Un mode de production, enfin, dont les produits sont plus chers. Mais ce n’est pas rédhibitoire : 1) il est reconnu que divers intermédiaires prélèvent des marges excessives sur le bio ; 2) les produits bio sont plus sains et leur consommation doit aussi inciter à repenser notre alimentation ; 3) on pourrait aussi, puisqu’on subventionne la production, subventionner (un peu) la consommation, notamment s’agissant de populations fragiles économiquement et socialement. En France, l’idée de bons alimentaires bio a déjà fait son chemin et pourrait aider à concrétiser le droit “à une alimentation saine, nutritive et suffisante” reconnu au niveau international (Agenda 2030 des Nations Unies, cible 2.1).

Un délai de mise en œuvre jusqu’en 2030 : largement de quoi s’adapter
Il est faux de dire que si tout était produit en bio, les consommatrices et consommateurs suisses se tourneraient nécessairement en masse vers les produits non-bio étrangers. Les deux initiatives ont prévu des délais de 8 et 10 ans respectivement pour leur mise en œuvre. Largement assez de temps pour préciser les modèles économiques stabilisant la situation de l’agriculture et mettant fin au délétère mouvement de concentration des exploitations, qui a divisé leur nombre par deux en une génération.

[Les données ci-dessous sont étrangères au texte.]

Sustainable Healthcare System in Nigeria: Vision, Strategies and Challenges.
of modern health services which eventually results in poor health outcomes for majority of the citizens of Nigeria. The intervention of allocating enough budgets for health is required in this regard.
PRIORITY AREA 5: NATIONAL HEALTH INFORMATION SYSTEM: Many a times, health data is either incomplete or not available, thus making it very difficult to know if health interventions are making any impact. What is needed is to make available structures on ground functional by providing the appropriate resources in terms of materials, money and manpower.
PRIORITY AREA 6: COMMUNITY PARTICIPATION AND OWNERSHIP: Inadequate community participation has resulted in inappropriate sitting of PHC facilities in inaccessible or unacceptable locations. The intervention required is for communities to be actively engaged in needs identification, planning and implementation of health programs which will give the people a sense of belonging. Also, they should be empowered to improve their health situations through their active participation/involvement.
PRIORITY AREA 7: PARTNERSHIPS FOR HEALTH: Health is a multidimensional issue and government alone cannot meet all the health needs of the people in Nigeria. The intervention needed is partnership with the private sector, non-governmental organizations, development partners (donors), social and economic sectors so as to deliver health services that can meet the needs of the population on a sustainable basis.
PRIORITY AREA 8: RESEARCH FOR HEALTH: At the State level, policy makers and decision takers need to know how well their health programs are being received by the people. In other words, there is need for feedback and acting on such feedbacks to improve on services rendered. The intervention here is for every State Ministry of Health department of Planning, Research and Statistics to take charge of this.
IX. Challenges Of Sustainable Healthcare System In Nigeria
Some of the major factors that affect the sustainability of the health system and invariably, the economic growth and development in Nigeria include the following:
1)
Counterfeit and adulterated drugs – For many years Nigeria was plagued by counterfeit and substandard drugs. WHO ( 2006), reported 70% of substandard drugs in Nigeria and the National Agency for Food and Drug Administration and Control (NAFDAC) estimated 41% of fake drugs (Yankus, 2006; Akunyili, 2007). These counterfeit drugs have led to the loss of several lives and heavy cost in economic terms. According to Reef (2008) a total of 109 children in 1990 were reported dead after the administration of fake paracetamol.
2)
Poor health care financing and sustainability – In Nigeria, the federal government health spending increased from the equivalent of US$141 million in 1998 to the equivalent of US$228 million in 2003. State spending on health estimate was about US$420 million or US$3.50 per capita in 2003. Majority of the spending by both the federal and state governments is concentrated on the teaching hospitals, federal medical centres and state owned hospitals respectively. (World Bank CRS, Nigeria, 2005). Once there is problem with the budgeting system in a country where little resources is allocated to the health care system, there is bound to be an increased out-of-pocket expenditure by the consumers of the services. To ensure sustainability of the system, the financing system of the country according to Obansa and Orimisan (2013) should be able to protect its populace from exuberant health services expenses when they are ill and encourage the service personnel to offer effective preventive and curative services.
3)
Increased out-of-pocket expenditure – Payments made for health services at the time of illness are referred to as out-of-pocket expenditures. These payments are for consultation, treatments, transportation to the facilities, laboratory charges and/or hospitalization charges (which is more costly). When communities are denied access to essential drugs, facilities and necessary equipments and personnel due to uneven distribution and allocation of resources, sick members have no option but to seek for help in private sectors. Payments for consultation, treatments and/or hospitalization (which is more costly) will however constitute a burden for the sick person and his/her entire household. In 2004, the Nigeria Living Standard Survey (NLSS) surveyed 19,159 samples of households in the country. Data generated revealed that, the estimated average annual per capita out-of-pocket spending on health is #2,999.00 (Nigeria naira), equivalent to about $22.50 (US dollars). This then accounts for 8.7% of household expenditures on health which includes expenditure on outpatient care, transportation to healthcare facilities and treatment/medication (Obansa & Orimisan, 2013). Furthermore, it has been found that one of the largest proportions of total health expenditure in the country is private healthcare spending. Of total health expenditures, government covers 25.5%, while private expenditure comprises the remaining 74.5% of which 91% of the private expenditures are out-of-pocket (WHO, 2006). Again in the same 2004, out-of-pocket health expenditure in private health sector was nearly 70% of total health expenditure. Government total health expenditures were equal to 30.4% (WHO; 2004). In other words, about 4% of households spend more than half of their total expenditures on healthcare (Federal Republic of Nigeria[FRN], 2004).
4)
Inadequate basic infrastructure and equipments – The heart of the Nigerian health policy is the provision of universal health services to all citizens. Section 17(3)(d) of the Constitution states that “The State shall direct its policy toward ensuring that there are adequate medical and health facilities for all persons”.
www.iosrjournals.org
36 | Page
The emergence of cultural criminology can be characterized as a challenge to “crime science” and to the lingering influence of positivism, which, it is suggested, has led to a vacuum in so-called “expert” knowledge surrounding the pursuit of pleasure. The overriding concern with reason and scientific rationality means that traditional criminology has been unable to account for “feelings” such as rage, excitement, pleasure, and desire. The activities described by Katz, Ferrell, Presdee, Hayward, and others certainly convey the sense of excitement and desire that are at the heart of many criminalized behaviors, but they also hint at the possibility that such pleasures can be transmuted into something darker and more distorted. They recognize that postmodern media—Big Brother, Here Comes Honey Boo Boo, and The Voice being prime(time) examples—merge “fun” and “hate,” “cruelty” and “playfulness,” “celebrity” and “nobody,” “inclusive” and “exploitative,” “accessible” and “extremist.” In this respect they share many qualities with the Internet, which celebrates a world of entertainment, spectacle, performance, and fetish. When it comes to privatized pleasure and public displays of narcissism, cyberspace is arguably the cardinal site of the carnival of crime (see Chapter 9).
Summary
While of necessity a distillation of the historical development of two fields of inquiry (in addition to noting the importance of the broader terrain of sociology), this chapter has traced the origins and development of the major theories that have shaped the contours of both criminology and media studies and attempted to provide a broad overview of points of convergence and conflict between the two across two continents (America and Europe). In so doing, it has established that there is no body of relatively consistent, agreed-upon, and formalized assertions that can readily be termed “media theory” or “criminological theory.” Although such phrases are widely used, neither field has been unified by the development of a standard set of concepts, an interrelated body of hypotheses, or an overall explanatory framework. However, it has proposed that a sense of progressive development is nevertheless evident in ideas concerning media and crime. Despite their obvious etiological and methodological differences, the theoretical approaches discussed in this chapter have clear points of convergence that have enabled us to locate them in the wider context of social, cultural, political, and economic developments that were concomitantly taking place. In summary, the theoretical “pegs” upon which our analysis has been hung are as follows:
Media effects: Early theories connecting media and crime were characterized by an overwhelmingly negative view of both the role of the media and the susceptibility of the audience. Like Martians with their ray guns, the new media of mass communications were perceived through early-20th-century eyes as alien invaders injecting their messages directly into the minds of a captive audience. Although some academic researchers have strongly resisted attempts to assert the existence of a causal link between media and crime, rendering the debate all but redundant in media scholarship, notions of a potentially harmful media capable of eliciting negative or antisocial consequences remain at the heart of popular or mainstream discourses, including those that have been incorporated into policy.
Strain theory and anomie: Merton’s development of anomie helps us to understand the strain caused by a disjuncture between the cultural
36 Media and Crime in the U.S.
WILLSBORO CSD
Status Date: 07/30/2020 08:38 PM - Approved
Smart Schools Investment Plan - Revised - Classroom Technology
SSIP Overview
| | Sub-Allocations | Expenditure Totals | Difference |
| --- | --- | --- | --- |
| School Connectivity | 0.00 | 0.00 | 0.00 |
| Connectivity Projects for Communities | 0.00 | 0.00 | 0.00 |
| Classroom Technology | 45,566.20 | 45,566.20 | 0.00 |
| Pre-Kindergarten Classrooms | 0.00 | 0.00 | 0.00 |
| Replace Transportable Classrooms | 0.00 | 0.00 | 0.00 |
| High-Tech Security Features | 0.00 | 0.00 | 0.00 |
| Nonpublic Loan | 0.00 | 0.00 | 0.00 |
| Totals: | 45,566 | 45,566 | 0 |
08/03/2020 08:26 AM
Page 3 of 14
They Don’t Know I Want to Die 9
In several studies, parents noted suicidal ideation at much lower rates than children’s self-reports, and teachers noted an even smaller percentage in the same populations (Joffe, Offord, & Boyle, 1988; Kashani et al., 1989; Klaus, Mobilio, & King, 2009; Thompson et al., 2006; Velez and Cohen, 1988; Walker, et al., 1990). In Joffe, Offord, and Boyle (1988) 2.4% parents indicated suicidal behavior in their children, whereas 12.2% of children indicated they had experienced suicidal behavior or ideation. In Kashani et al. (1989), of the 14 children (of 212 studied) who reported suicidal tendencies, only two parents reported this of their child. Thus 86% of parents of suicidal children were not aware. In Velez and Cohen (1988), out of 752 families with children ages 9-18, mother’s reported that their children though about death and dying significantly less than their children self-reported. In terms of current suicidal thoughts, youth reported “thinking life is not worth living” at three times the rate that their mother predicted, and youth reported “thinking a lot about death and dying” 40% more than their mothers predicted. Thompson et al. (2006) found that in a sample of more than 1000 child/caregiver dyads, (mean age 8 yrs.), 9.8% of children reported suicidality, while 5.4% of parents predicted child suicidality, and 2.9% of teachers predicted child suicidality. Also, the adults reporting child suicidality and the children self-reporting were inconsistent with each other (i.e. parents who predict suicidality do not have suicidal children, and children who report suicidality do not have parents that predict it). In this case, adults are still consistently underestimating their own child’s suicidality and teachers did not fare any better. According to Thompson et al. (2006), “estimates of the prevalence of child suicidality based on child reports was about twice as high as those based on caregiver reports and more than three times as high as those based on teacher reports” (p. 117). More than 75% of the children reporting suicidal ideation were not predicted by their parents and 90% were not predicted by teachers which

Largement assez de temps pour adosser à la politique agricole une politique alimentaire. Tiens, c’était justement le motif allégué du renvoi de la PA 22 + à son auteur… Largement le temps, aussi, pour aligner notre vision agroalimentaire sur les exigences climatiques et de la biodiversité. Et pour mettre en action un texte constitutionnel plébiscité en septembre 2017 demandant que les « relations commerciales transfrontalières (…) contribuent au développement durable de l’agriculture et du secteur agroalimentaire » (art 104).

Et d’ici là, le changement des habitudes agro-alimentaires sera devenu inéluctable, et pas seulement en Suisse. Dans 8 ou 10 ans, nous serons… en 2030, et c’est justement pour cette date que l’Agenda 2030 nous demande de « promouvoir l’agriculture durable ». C’est bien maintenant qu’il faut changer de cap, si l’on veut y arriver dans les délais internationalement convenus.